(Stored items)
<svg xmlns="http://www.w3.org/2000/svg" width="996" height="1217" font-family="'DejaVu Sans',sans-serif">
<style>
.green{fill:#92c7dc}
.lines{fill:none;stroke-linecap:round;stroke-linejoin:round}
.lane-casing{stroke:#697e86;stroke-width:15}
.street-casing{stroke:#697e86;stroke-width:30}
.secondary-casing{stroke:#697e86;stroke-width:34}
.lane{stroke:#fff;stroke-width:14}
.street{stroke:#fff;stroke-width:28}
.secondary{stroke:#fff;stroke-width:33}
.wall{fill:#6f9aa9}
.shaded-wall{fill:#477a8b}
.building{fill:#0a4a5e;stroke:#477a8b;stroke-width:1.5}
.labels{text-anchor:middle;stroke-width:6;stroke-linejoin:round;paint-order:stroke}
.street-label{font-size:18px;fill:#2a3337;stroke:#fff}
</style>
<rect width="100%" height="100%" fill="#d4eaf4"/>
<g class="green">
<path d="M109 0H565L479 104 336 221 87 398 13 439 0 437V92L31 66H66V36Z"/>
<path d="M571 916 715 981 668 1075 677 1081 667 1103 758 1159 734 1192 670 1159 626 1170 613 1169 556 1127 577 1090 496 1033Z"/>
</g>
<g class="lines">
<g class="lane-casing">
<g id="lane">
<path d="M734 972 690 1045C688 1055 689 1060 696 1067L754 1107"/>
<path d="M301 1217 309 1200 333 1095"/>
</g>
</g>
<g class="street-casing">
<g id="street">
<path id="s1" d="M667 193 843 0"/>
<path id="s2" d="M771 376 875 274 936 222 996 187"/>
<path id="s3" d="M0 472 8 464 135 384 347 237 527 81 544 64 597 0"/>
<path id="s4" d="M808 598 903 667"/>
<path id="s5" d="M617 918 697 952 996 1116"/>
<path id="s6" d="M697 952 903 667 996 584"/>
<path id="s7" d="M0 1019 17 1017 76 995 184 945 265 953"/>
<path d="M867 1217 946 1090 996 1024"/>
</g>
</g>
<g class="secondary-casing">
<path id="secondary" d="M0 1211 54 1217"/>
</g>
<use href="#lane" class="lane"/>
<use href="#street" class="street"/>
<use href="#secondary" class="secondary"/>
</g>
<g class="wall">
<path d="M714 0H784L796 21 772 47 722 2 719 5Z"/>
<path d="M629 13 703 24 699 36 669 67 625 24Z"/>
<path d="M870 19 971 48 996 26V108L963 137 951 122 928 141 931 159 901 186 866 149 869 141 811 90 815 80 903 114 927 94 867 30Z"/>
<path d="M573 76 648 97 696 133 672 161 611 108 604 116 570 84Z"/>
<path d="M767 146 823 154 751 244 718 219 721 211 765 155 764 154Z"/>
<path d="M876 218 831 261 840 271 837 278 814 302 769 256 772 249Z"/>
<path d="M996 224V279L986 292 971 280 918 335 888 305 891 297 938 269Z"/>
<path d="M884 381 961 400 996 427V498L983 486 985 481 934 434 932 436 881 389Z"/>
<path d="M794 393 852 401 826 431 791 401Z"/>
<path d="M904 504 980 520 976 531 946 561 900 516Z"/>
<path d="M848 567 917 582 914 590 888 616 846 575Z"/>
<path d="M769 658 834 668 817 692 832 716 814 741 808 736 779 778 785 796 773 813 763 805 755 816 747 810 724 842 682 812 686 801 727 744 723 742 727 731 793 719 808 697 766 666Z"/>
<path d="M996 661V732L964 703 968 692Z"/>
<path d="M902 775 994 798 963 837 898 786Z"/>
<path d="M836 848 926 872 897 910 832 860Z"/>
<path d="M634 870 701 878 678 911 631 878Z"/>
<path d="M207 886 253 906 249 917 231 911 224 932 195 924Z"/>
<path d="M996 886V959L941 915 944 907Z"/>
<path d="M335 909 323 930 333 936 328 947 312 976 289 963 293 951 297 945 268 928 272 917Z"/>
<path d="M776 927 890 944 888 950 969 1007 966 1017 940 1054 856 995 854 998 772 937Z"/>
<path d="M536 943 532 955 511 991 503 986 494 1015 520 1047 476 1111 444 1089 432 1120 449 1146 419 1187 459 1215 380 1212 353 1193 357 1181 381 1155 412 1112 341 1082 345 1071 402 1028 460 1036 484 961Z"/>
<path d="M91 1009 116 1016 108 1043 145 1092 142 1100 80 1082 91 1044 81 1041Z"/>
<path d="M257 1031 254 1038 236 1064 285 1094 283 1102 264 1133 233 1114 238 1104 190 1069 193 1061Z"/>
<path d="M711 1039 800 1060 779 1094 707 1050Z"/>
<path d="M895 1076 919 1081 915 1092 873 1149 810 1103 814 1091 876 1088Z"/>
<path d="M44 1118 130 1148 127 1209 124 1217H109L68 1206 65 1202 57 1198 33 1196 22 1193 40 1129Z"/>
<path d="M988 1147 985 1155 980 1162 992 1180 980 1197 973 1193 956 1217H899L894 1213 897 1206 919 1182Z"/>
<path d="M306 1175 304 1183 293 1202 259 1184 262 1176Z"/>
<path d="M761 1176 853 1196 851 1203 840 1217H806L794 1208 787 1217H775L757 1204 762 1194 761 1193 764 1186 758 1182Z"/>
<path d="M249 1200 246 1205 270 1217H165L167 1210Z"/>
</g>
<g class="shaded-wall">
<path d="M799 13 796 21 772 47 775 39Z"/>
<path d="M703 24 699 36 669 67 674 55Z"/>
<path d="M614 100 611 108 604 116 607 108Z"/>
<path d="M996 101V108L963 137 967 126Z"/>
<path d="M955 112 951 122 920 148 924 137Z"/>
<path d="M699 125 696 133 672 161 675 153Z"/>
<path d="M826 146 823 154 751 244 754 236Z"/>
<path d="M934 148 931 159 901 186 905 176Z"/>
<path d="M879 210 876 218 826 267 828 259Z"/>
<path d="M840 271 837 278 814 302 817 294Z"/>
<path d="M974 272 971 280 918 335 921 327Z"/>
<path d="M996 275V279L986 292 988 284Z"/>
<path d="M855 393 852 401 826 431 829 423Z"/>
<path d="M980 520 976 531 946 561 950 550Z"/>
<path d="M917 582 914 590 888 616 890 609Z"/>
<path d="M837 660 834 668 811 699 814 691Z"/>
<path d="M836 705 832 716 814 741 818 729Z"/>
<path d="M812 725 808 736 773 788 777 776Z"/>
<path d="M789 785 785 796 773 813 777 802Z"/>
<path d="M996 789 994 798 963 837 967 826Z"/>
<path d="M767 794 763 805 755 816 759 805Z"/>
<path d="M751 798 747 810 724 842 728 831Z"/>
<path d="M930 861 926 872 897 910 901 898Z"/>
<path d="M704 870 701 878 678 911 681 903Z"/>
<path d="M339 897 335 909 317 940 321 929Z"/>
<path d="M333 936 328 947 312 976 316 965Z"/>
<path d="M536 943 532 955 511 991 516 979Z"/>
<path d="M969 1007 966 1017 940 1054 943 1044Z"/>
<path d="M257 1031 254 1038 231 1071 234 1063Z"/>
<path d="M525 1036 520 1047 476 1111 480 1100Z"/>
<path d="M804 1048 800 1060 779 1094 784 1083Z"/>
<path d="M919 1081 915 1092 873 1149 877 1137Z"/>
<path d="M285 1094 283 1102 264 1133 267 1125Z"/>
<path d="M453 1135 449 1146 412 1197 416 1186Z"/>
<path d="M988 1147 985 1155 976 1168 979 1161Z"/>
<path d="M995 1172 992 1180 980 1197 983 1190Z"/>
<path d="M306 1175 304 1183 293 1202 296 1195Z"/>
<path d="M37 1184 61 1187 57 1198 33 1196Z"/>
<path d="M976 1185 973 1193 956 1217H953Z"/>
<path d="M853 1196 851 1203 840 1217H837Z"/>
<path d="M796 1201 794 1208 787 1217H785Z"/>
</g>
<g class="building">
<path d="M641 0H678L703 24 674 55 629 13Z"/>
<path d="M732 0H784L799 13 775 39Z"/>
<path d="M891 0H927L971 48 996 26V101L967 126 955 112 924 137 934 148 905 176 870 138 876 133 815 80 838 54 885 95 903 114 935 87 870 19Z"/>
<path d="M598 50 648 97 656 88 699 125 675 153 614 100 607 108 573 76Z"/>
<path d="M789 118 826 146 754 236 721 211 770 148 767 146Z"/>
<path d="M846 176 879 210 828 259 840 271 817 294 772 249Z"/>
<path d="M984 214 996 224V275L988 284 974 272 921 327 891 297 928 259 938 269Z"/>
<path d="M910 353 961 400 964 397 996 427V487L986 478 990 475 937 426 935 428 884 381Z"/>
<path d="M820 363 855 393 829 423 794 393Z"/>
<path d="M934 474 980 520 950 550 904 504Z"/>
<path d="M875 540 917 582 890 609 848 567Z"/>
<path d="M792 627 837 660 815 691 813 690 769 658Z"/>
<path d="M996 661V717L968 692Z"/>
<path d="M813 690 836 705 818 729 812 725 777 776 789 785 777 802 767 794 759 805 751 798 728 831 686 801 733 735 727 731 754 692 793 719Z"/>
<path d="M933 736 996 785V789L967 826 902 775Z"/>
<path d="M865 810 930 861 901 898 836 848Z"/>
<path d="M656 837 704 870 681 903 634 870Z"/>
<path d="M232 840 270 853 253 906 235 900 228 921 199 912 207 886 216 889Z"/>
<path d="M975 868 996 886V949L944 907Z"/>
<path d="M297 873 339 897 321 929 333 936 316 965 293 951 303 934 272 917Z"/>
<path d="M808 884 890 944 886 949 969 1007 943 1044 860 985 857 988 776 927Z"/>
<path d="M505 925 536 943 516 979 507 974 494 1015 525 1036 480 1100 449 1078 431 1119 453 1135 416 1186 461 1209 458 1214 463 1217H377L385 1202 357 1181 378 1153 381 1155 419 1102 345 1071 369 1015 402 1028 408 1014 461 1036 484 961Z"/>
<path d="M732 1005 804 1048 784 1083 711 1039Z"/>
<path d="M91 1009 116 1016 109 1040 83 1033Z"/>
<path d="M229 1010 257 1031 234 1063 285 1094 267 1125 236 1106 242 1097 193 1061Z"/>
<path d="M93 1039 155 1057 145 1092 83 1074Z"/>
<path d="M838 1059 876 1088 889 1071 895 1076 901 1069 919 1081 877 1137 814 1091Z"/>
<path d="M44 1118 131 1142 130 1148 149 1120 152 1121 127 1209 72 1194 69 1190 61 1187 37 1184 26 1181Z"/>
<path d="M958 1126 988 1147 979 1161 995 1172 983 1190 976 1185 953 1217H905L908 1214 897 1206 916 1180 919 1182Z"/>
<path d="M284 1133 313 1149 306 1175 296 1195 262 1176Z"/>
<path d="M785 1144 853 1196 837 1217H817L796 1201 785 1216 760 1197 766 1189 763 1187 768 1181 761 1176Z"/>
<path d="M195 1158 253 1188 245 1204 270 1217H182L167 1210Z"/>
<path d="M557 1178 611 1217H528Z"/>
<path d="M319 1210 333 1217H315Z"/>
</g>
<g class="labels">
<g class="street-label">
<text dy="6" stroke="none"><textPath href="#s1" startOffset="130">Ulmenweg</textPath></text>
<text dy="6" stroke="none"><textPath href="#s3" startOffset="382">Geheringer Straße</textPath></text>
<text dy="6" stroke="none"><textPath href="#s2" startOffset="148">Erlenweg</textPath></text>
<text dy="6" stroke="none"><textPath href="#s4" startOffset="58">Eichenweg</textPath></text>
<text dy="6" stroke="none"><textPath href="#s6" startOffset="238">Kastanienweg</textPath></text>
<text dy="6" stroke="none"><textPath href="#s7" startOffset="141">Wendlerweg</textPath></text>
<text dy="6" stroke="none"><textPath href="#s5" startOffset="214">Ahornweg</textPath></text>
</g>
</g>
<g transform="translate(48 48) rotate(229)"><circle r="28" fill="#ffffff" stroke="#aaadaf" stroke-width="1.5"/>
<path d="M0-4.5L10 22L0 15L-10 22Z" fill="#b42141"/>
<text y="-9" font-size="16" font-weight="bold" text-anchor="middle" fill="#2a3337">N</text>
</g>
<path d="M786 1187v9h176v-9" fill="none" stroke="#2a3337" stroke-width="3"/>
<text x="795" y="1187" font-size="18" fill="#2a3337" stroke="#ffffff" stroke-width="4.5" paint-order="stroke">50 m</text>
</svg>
* * *
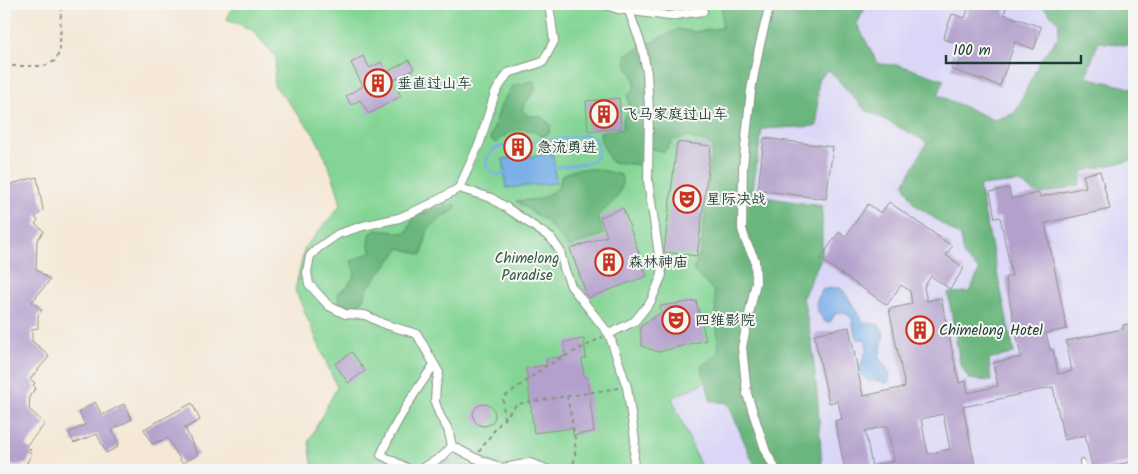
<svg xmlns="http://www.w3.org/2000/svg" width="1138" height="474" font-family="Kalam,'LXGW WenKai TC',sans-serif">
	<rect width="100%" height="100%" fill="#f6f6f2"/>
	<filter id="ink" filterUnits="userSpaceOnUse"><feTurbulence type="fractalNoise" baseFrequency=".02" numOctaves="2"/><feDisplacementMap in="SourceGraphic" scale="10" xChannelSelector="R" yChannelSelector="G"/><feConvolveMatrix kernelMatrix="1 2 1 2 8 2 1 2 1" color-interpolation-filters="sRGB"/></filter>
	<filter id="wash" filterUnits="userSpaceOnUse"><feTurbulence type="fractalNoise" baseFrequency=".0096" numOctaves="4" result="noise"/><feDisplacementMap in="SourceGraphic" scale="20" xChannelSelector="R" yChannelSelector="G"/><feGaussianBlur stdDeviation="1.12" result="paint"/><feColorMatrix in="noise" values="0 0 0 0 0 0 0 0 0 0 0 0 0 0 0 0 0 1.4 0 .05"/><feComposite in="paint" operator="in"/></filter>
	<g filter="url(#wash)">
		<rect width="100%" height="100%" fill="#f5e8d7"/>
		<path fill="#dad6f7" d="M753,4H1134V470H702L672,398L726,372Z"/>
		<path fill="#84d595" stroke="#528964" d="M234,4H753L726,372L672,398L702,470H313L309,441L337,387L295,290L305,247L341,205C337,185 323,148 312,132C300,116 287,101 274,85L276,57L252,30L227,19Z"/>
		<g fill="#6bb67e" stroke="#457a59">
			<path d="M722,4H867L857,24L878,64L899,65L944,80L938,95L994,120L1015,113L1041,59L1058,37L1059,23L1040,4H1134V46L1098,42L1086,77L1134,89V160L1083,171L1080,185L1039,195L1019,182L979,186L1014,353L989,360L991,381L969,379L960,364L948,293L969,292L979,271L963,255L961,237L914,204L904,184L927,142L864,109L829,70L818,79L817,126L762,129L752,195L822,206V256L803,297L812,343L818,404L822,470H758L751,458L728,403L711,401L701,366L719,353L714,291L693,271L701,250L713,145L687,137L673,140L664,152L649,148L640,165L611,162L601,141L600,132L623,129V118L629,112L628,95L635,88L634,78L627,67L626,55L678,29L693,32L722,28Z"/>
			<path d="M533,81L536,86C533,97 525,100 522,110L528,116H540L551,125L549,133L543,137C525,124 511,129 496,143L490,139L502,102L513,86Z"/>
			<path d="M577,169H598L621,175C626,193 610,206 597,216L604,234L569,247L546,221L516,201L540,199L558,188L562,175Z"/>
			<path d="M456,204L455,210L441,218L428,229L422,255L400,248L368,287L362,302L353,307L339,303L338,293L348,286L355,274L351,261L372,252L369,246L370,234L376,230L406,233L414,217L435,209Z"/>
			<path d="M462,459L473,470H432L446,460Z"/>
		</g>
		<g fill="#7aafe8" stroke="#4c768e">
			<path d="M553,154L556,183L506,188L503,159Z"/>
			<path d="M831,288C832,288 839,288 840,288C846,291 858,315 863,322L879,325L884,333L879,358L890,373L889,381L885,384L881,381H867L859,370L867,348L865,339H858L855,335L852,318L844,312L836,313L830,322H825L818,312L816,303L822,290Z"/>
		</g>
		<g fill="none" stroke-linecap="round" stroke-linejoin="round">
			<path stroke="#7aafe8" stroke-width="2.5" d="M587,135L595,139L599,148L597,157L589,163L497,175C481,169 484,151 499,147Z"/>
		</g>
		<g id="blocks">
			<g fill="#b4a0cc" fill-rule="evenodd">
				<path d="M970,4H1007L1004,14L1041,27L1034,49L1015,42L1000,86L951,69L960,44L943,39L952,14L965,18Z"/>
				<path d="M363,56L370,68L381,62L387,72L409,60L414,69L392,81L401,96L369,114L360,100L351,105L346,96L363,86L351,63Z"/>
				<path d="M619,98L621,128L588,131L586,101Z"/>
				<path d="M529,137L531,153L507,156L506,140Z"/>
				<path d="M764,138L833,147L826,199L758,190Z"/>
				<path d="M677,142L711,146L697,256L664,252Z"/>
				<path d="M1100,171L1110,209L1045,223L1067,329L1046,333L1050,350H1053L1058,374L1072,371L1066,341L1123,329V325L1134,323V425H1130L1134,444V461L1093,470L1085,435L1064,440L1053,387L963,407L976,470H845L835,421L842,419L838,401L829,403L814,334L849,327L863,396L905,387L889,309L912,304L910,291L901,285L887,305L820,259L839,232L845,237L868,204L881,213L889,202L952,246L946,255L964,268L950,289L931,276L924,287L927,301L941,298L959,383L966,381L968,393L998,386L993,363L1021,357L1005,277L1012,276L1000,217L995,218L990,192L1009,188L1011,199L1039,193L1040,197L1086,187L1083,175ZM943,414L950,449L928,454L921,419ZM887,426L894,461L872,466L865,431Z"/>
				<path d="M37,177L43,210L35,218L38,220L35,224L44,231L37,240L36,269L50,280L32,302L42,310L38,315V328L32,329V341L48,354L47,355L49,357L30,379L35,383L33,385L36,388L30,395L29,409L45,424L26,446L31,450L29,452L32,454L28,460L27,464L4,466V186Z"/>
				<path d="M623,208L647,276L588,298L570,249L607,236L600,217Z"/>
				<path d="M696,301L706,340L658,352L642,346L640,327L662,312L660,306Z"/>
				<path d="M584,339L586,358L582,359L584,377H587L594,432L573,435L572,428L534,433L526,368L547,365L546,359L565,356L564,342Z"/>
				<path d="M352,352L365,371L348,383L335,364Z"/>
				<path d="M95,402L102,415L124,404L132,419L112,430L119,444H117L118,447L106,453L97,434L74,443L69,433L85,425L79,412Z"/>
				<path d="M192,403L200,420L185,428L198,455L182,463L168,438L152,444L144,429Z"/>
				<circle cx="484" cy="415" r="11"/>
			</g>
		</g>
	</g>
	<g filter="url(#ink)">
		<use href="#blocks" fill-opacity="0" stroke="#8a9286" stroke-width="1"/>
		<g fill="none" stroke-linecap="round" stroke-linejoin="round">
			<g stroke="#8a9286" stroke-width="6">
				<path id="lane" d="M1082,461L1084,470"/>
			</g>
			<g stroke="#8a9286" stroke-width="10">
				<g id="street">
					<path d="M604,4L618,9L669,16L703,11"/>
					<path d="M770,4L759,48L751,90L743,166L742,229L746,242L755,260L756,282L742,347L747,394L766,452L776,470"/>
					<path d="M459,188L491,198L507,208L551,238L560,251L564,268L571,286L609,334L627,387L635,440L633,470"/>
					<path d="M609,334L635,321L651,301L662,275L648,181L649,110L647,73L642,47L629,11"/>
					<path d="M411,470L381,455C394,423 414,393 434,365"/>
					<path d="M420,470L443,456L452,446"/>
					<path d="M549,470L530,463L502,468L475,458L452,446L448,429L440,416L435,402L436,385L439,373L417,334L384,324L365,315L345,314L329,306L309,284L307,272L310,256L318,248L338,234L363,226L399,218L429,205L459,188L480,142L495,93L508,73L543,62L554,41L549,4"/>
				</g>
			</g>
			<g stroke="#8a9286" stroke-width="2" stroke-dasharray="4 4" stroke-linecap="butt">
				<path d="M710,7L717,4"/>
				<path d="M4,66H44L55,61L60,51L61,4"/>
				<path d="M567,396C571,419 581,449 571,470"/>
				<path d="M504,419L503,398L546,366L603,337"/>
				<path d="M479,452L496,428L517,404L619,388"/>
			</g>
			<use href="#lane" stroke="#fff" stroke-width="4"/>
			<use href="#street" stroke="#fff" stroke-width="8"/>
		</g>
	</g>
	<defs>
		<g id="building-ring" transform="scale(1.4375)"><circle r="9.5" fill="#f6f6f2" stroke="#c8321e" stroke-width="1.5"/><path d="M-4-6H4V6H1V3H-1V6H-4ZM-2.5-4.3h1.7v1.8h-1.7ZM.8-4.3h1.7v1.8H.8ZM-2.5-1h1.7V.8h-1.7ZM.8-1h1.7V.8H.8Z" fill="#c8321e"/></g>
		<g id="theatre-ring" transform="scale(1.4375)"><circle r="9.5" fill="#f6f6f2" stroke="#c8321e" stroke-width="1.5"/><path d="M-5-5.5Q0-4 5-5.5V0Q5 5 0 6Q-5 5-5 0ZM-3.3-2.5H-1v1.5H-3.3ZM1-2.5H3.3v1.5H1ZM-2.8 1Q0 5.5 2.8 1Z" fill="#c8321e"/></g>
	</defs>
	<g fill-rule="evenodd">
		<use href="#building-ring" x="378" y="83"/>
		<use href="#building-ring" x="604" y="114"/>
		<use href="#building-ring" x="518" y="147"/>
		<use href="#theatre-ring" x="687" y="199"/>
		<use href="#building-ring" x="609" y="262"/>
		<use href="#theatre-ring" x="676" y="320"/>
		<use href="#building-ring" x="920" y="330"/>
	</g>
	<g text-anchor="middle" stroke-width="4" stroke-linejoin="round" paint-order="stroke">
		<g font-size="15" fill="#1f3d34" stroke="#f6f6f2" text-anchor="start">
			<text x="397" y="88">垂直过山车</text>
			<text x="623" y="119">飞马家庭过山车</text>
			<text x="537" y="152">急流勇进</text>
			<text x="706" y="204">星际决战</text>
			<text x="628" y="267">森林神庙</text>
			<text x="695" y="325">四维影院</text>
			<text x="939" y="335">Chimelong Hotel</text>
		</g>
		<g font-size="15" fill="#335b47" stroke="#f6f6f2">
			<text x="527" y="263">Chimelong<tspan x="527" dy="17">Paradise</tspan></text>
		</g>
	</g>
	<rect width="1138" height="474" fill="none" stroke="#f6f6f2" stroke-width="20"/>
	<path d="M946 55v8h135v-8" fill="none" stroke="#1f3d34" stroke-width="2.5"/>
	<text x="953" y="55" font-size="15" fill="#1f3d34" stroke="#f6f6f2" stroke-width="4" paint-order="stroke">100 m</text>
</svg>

** PROMPT **
Across the entries above, find each line with the word "lines" and please copy it out.

** OUTPUT OF THE TASK **
.lines{fill:none;stroke-linecap:round;stroke-linejoin:round}
<g class="lines">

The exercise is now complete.